Sadly Mick died soon after, Noel taking over the licence, but during early 2015 he packed up too. It would have been a double blow for someone less durable than Jack, especially with the Ferguson opportunities dwindling.
In Ferguson’s second season, which brought 23 wins, Quinlan rode only six of them from 31 rides, being largely supplanted by Denis O’Regan with 16 from 82. O’Regan’s quiet style attracted not just the attention of the Bloomfields trainer but also large numbers within the media, headed by Stuart Machin, who usually could be heard saying something of the order of: “another master-class from O’Regan” as he came late and fast to win.
It was towards the end of the previous campaign that Jack got the most unexpected and as history was to show probably unhelpful comment from none other than John Francome. Mr McCririck’s “greatest jockey” was still in his Channel Four role for the 2012 Festival and after Simonsig’s novice hurdle win was secured when Cotton Mill swerved and ran out at the last under O’Regan, Francome was asked what he would do with Cotton Mill next time. “Put Jack Quinlan back on,” he replied.

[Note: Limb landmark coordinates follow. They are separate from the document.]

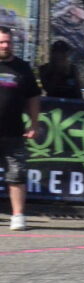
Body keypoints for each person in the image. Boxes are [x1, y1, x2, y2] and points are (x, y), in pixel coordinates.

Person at [0, 26, 42, 231]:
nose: (5, 45)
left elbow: (33, 97)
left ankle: (18, 215)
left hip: (13, 132)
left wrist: (34, 123)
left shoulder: (22, 68)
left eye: (8, 42)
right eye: (1, 42)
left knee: (16, 175)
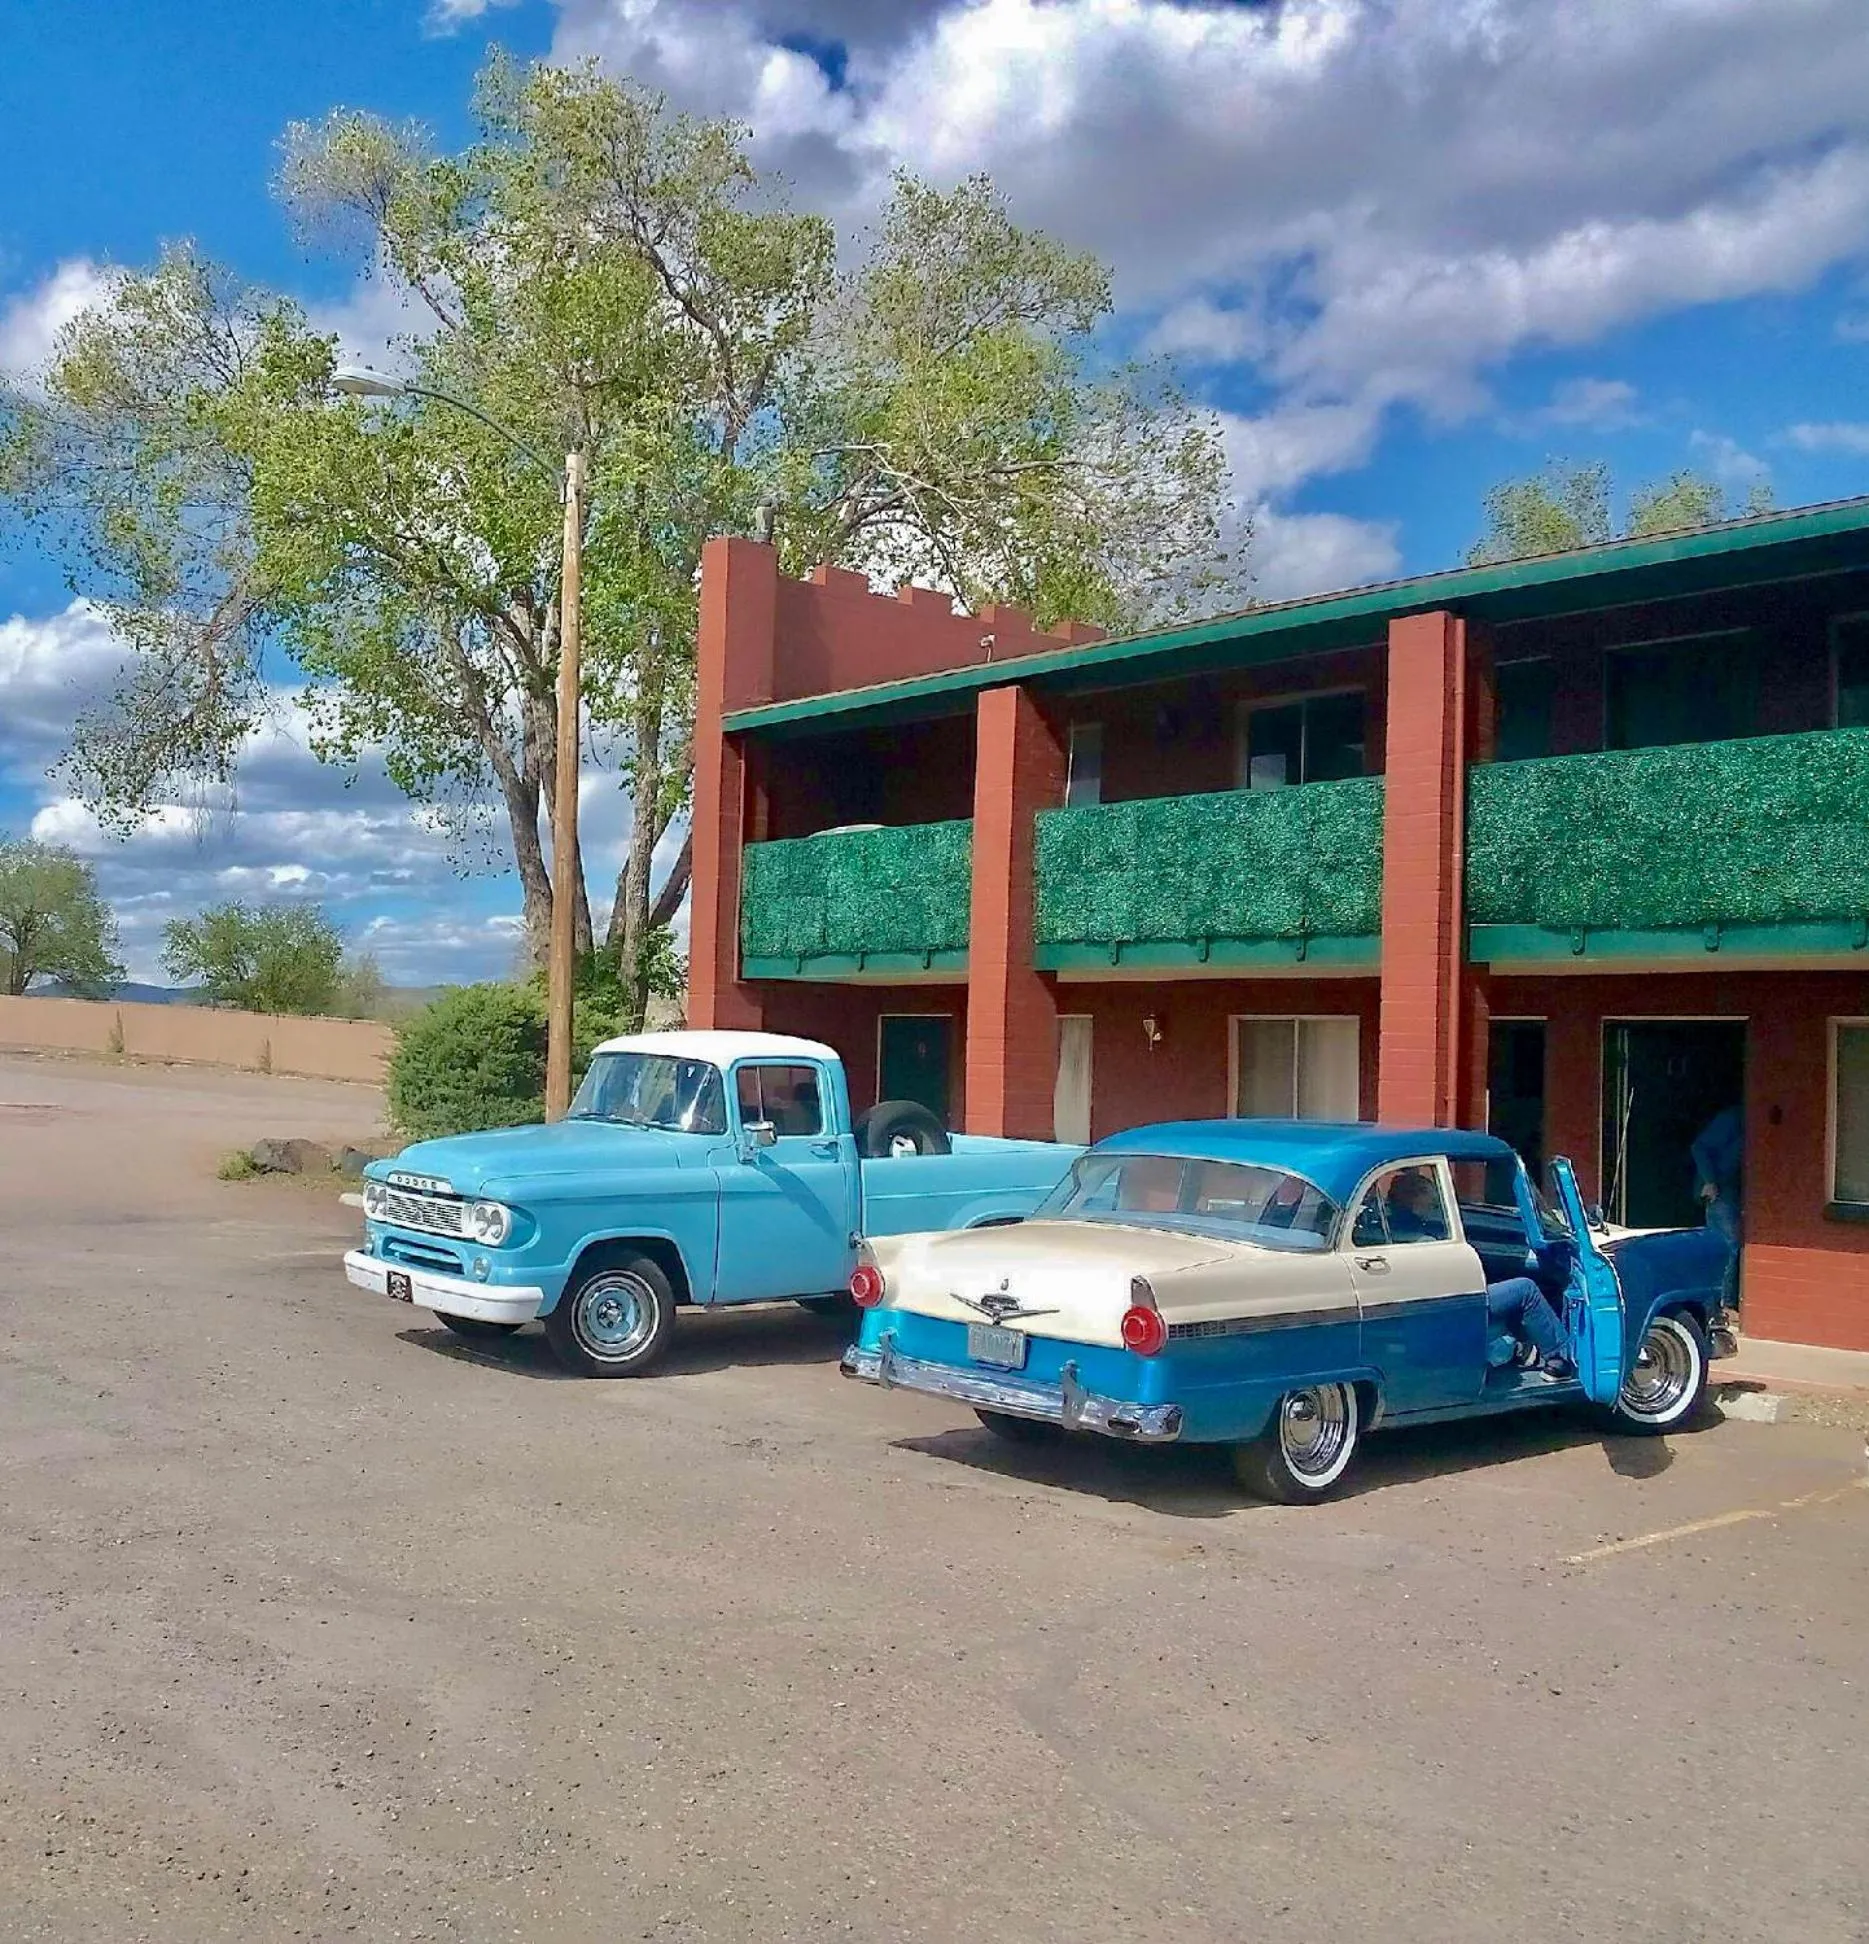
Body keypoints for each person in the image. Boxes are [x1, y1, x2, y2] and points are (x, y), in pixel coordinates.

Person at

He was indeed back on the gelding once the following season when Cotton Mill beat all bar the well-handicapped My Tent or Yours in the Betfair Hurdle at Newbury, but such gems were rare indeed. The following season it was nine from 40 compared to 38 from 161 for O’Regan as the team reached 50 successes for the first time.
As Ferguson maximised the benefits of increased support from graduates of such as Godolphin, Mark Johnston, Andre Fabre and John Oxx’s yards, his confidence persuaded him to call on Tony McCoy in ever-increasing regularity as O’Regan was abruptly jettisoned. This time it was 56 wins, but it took 71 individual horses, many of them Pattern-class on the Flat, to get there. McCoy in his final season had 26 wins from 86, Jack five from 29.
For much of the first part of the present season, Ferguson was pressing Paul Nicholls at the top of the charts and leading the way in number of winners. Again there’s been an increase in wins, 68 already from a similar number of horses as last term, although the end of season tally must surely exceed 71. For the record that winning total and greatly increased prize money has come at a handsome 33% strike-rate.
There’s no question it’s a stable going places and with an almost limitless potential supply of staying horses it could even fulfil Sheikh Mohammed’s naturally secondary priority and win a trainer’s championship one day for his main bloodstock advisor. He may not have bothered much about jumping previously, but we should remember that Kribensis and Michael Stoute won the Champion Hurdle for him many years ago.
As for Jack he’s been on just three Ferguson runners, all unsuccessful, as Aidan Coleman has become the latest incumbent, and one that looks set to last, maybe. Coming up fast on the rails though are Sam Twiston-Davies, five from 12, and Fergie’s son Alex (not Sir), who has four from 21 and has the family motivation to do even better.
Jack Quinlan had two rides at Doncaster on Friday and they both won, the first for one-time Newmarket handler Neil King, the other for HQ’s doyen, the wonderful James Eustace. With 12 wins from 81 rides, Jack is ticking over nicely, and anyone who saw the stylish way he presented the pair at the jumps and his power in a finish, it is still possible that he might come to a few more trainers’ notice, even if the pundits continue not to see past their favoured ones.